Lemma 1 (cf. factor theorem)   Let $R$ be a commutative ring with identity and let $p(x)\in R[x]$ be a polynomial with coefficients in $R$ . The element $a\in R$ is a root of $p(x)$ if and only if $(x-a)$ divides $p(x)$ .

Proof. See proof of factor theorem using division.

Theorem 1   Let $F$ be a field and let $p(x)$ be a non-zero polynomial in $F[x]$ of degree $n\geq 0$ . Then $p(x)$ has at most $n$ roots in $F$ (counted with multiplicity).
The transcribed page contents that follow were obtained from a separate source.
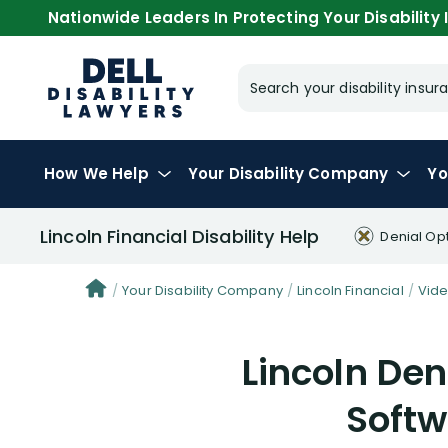
Nationwide Leaders In Protecting Your Disability I
Search your disability ins
How We Help
Your
Disability Company
Yo
Lincoln Financial Disability Help
Denial Op
Your Disability Company
Lincoln Financial
Vid
Lincoln Den
Softw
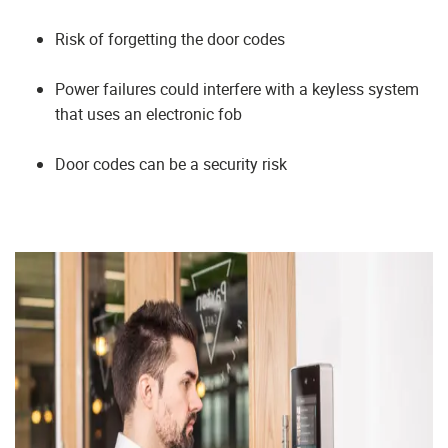
Risk of forgetting the door codes
Power failures could interfere with a keyless system
that uses an electronic fob
Door codes can be a security risk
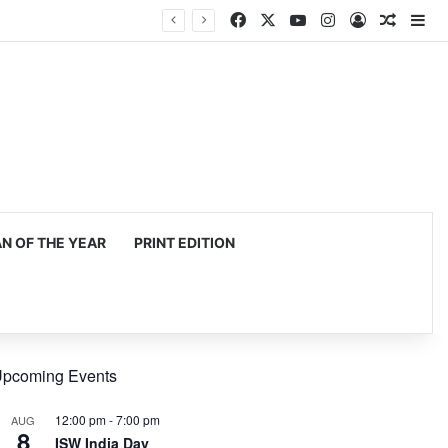
Facebook
X
YouTube
Instagram
Log In
Random
Si
 OF THE YEAR
PRINT EDITION
pcoming Events
12:00 pm
-
7:00 pm
AUG
8
ISW India Day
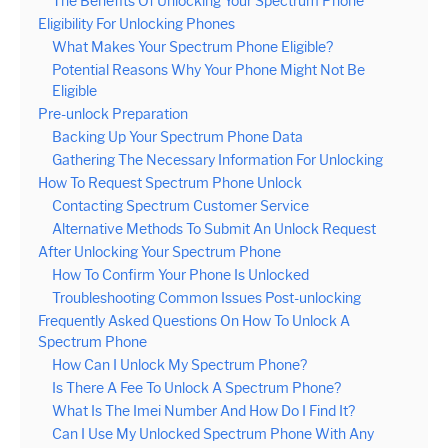
The Benefits Of Unlocking Your Spectrum Phone
Eligibility For Unlocking Phones
What Makes Your Spectrum Phone Eligible?
Potential Reasons Why Your Phone Might Not Be
Eligible
Pre-unlock Preparation
Backing Up Your Spectrum Phone Data
Gathering The Necessary Information For Unlocking
How To Request Spectrum Phone Unlock
Contacting Spectrum Customer Service
Alternative Methods To Submit An Unlock Request
After Unlocking Your Spectrum Phone
How To Confirm Your Phone Is Unlocked
Troubleshooting Common Issues Post-unlocking
Frequently Asked Questions On How To Unlock A
Spectrum Phone
How Can I Unlock My Spectrum Phone?
Is There A Fee To Unlock A Spectrum Phone?
What Is The Imei Number And How Do I Find It?
Can I Use My Unlocked Spectrum Phone With Any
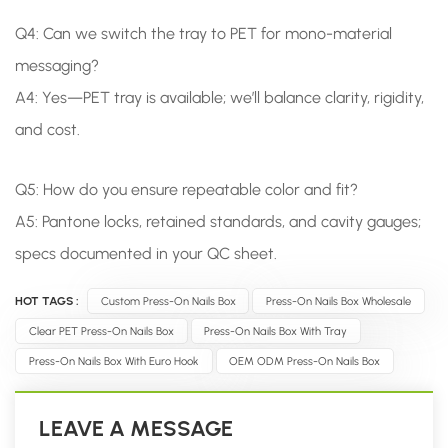
Q4: Can we switch the tray to PET for mono-material
messaging?
A4: Yes—PET tray is available; we’ll balance clarity, rigidity,
and cost.
Q5: How do you ensure repeatable color and fit?
A5: Pantone locks, retained standards, and cavity gauges;
specs documented in your QC sheet.
HOT TAGS :
Custom Press-On Nails Box
Press-On Nails Box Wholesale
Clear PET Press-On Nails Box
Press-On Nails Box With Tray
Press-On Nails Box With Euro Hook
OEM ODM Press-On Nails Box
LEAVE A MESSAGE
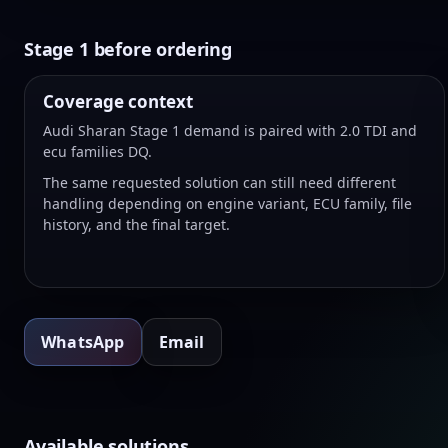
Stage 1 before ordering
Coverage context
Audi Sharan Stage 1 demand is paired with 2.0 TDI and
ecu families DQ.
The same requested solution can still need different
handling depending on engine variant, ECU family, file
history, and the final target.
WhatsApp
Email
Available solutions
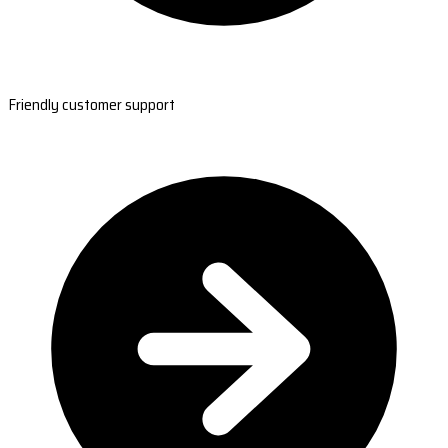
Friendly customer support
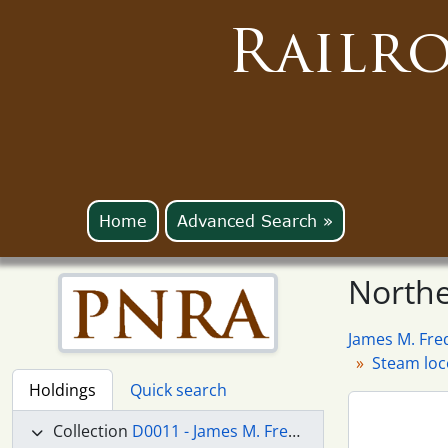
Railr
Home
Advanced Search »
Northe
James M. Fre
Steam lo
Holdings
Quick search
Collection
D0011 - James M. Fredrickson Collection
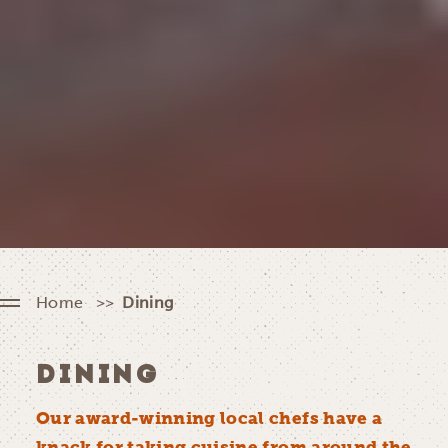
Home
Dining
DINING
Our award-winning local chefs have a
knack for taking cuisine from around the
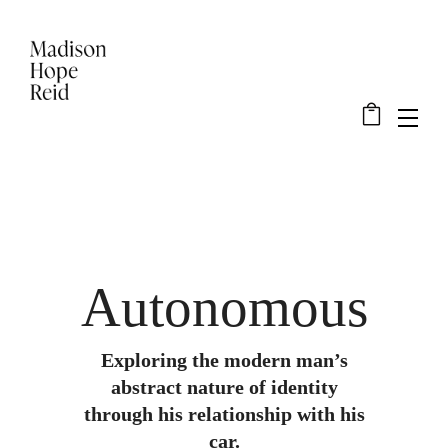
Autonomous
Exploring the modern man’s
abstract nature of identity
through his relationship with his
car.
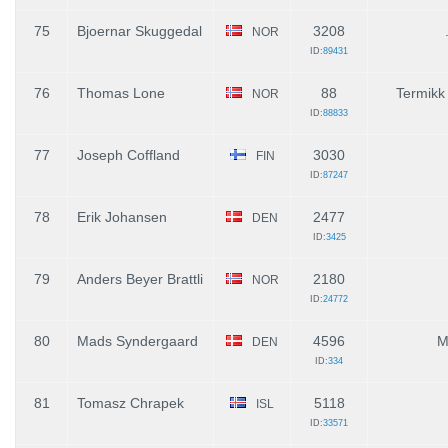
75
Bjoernar Skuggedal
3208
NOR
ID:
89431
76
Thomas Lone
88
Termikk
NOR
ID:
88833
77
Joseph Coffland
3030
FIN
ID:
87247
78
Erik Johansen
2477
DEN
ID:
3425
79
Anders Beyer Brattli
2180
NOR
ID:
24772
80
Mads Syndergaard
4596
M
DEN
ID:
334
81
Tomasz Chrapek
5118
ISL
ID:
33571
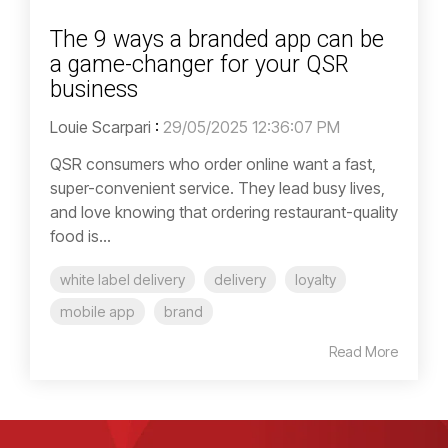
The 9 ways a branded app can be
a game-changer for your QSR
business
Louie Scarpari
:
29/05/2025 12:36:07 PM
QSR consumers who order online want a fast,
super-convenient service. They lead busy lives,
and love knowing that ordering restaurant-quality
food is...
white label delivery
delivery
loyalty
mobile app
brand
Read More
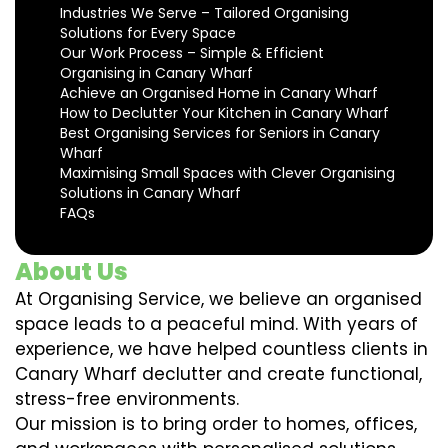
Industries We Serve – Tailored Organising
Solutions for Every Space
Our Work Process – Simple & Efficient
Organising in Canary Wharf
Achieve an Organised Home in Canary Wharf
How to Declutter Your Kitchen in Canary Wharf
Best Organising Services for Seniors in Canary
Wharf
Maximising Small Spaces with Clever Organising
Solutions in Canary Wharf
FAQs
About Us
At Organising Service, we believe an organised
space leads to a peaceful mind. With years of
experience, we have helped countless clients in
Canary Wharf declutter and create functional,
stress-free environments.
Our mission is to bring order to homes, offices,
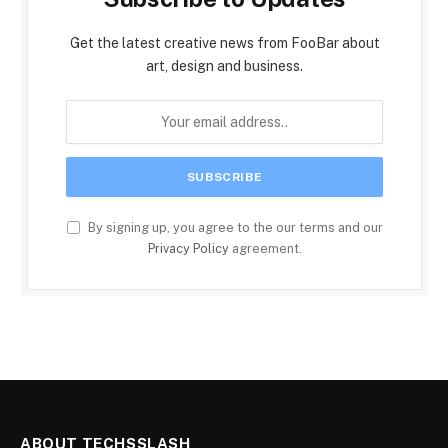
Get the latest creative news from FooBar about
art, design and business.
By signing up, you agree to the our terms and our
Privacy Policy
agreement.
ABOUT TECHSSLASH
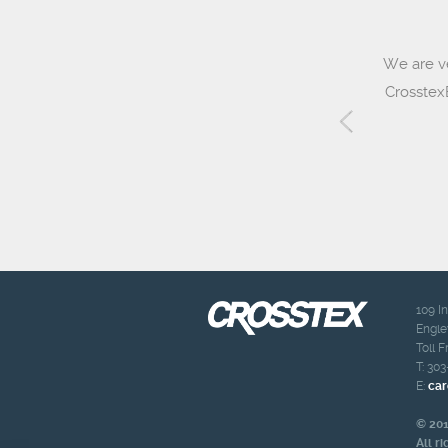
We are v
CrosstexB
109 I
Engle
Toll F
T:
303
E:
car
© 201
All r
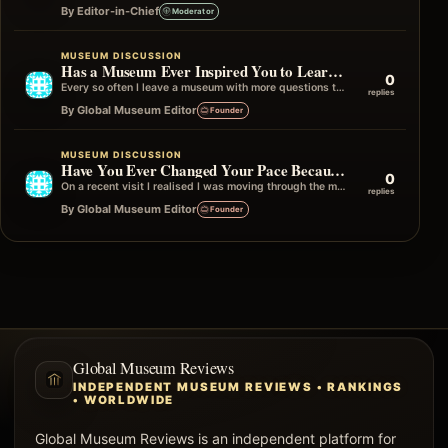
By Editor-in-Chief
Moderator
MUSEUM DISCUSSION
Has a Museum Ever Inspired You to Learn More Afterwards?
0
Every so often I leave a museum with more questions than answers, and I mean that in the best possible way. Instead…
replies
By Global Museum Editor
Founder
MUSEUM DISCUSSION
Have You Ever Changed Your Pace Because of One Gallery?
0
On a recent visit I realised I was moving through the museum quite quickly until I reached one particular gallery. Without really…
replies
By Global Museum Editor
Founder
Global Museum Reviews
INDEPENDENT MUSEUM REVIEWS • RANKINGS
• WORLDWIDE
Global Museum Reviews is an independent platform for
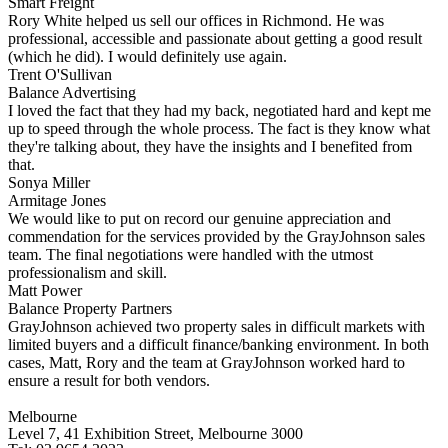
Smart Freight
Rory White helped us sell our offices in Richmond. He was
professional, accessible and passionate about getting a good result
(which he did). I would definitely use again.
Trent O'Sullivan
Balance Advertising
I loved the fact that they had my back, negotiated hard and kept me
up to speed through the whole process. The fact is they know what
they're talking about, they have the insights and I benefited from
that.
Sonya Miller
Armitage Jones
We would like to put on record our genuine appreciation and
commendation for the services provided by the GrayJohnson sales
team. The final negotiations were handled with the utmost
professionalism and skill.
Matt Power
Balance Property Partners
GrayJohnson achieved two property sales in difficult markets with
limited buyers and a difficult finance/banking environment. In both
cases, Matt, Rory and the team at GrayJohnson worked hard to
ensure a result for both vendors.
Melbourne
Level 7, 41 Exhibition Street, Melbourne 3000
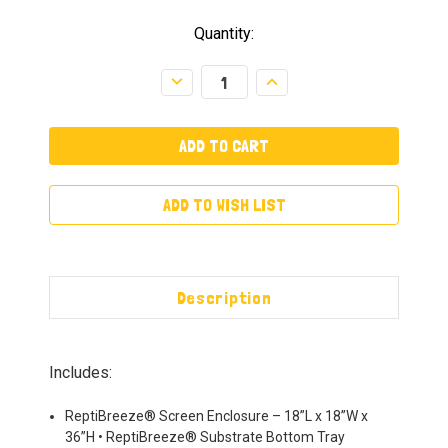
Quantity:
Decrease
Increase
Quantity:
Quantity:
ADD TO WISH LIST
Description
Includes:
ReptiBreeze® Screen Enclosure – 18”L x 18”W x
36”H • ReptiBreeze® Substrate Bottom Tray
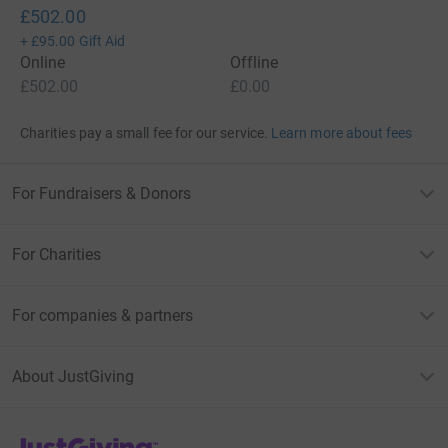
£502.00
+
£95.00
Gift Aid
Online
Offline
£502.00
£0.00
Charities pay a small fee for our service.
Learn more about fees
For Fundraisers & Donors
For Charities
For companies & partners
About JustGiving
JustGiving’s homepage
Proof. We proceed by induction. The case $n=0$ is trivial since $p(x)$ is a non-zero constant, thus $p(x)$ cannot have any roots.

Suppose that any polynomial in $F[x]$ of degree $n$ has at most $n$ roots and let $p(x)\in F[x]$ be a polynomial of degree $n+1$ . If $p(x)$ has no roots then the result is trivial, so let us assume that $p(x)$ has at least one root $a\in F$ . Then, by the lemma above, there exist a polynomial $q(x)$ such that: $$p(x)=(x-a)\cdot q(x).$$ Hence, $q(x)\in F[x]$ is a polynomial of degree $n$ . By the induction hypothesis, the polynomial $q(x)$ has at most $n$ roots. It is clear that any root of $q(x)$ is a root of $p(x)$ and if $b\neq a$ is a root of $p(x)$ then $b$ is also a root of $q(x)$ . Thus, $p(x)$ has at most $n+1$ roots, which concludes the proof of the theorem.